* _本文_
たまごまごごはん

たまごまごのたまごなひとことメモ

コレクション少女と、光を湛えた少女〜少女性イメージの描く二つの視点〜

●性差による少女イメージの差異●

WEB拍手より。

たまごまごさんは、男性と女性の描く『少女』にはどのような違いがあると思いますか?
私は、女性が描く『少女』には『リアル』が含まれているように感じます。
男が少女を描く場合、結局は周りから見たイメージを膨らませて表現する以外になく、内面については想像に頼るしかありません。
ここで、ある種のウソ臭さというか、理想的なファンタジーになっている感じを覚えます。
(BLを読む男があまりいないのはこの逆で、男に『こんな男いねーよ』と思われてしまうからなのかもしれません。女性の側からすれば理想を描く以外に男は描けないのでしょう)
私が「こどものじかん」や桜庭一樹さんの小説を読むとき、これ以上読むのがツラくなってしまうことがあるのは、そのキャラクターの内部に含まれる『リアル』を感じているからだと思うのです。
まあ、どんなものでもフィクションとして楽しめてしまえばいいのですが…。

自分も男性以外になったことが残念ながらないため、想像するしかないのですが、男性・女性、それぞれの描く「少女」に差異はあると思います。
しかし、男性の中でも女性的観点持つ人、女性の中でも男性的観点を持つ人がいるので、一概に言えないなあ、というのが最近思うことで。
そのため、小説・マンガ・アニメ・映画・音楽などで見られる少女を考える前に、ざっくりとここで切り分けをしておきます。切り分けの視点は二つ。
 

1、生身の少女描写と、イメージの少女描写

小学校にいって女の子を見たら、鼻水たらすわ汗臭いわという生々しい「人間」という生き物としての子供を見ることが出来ます。それを描く作品もあれば、一切そこに触れない作品もあります。

* _データ欄_
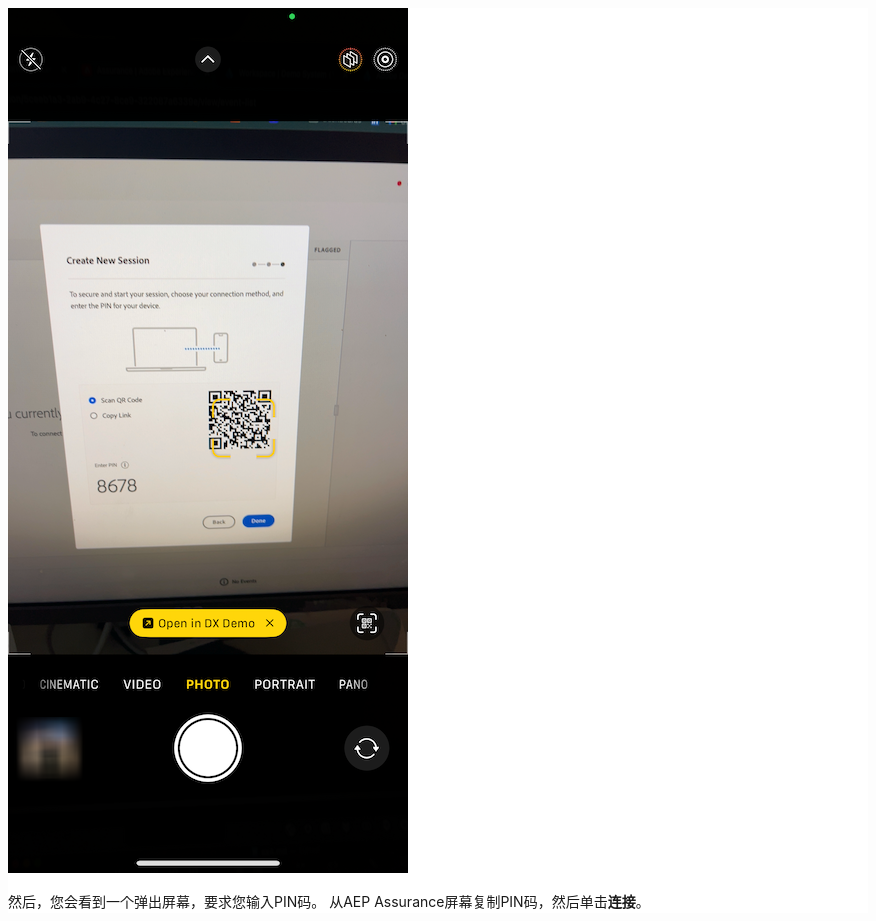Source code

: ![Adobe Experience Platform数据收集](./images/ipadPushTest8a.png)

然后，您会看到一个弹出屏幕，要求您输入PIN码。 从AEP Assurance屏幕复制PIN码，然后单击&#x200B;**连接**。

* _課題要件_
a: 本文中で「小説・マンガ・アニメ・映画・音楽などで見られる少女」の箇所に並べられている媒体をすべて挙げてください。
b: 本文のうち「男が少女を描く場合、結局は周」で始まり「じているからだと思うのです。」まで続く部分を、「ファンタジー」を「夢物語」に入れ替えて書き出してください。
c: 本文の内容を三文で要約してください。
データは本文とは別個の資料です。

* _解答例_
a: 小説、マンガ、アニメ、映画、音楽

b:
男が少女を描く場合、結局は周りから見たイメージを膨らませて表現する以外になく、内面については想像に頼るしかありません。
ここで、ある種のウソ臭さというか、理想的な夢物語になっている感じを覚えます。
(BLを読む男があまりいないのはこの逆で、男に『こんな男いねーよ』と思われてしまうからなのかもしれません。女性の側からすれば理想を描く以外に男は描けないのでしょう)
私が「こどものじかん」や桜庭一樹さんの小説を読むとき、これ以上読むのがツラくなってしまうことがあるのは、そのキャラクターの内部に含まれる『リアル』を感じているからだと思うのです。

c: WEB拍手で寄せられた意見は、女性が描く少女には『リアル』が含まれているのに対し、男性は内面を想像に頼るしかないため、その描く少女は理想的なファンタジーのように感じられると述べています。これに対し筆者は、男性と女性の描く少女に差異はあると思うとしながらも、異性的な観点を持つ人もいるため一概には言えないと考えています。そこで筆者は切り分けの視点を二つ設け、その一つ目として生身の少女描写とイメージの少女描写を挙げています。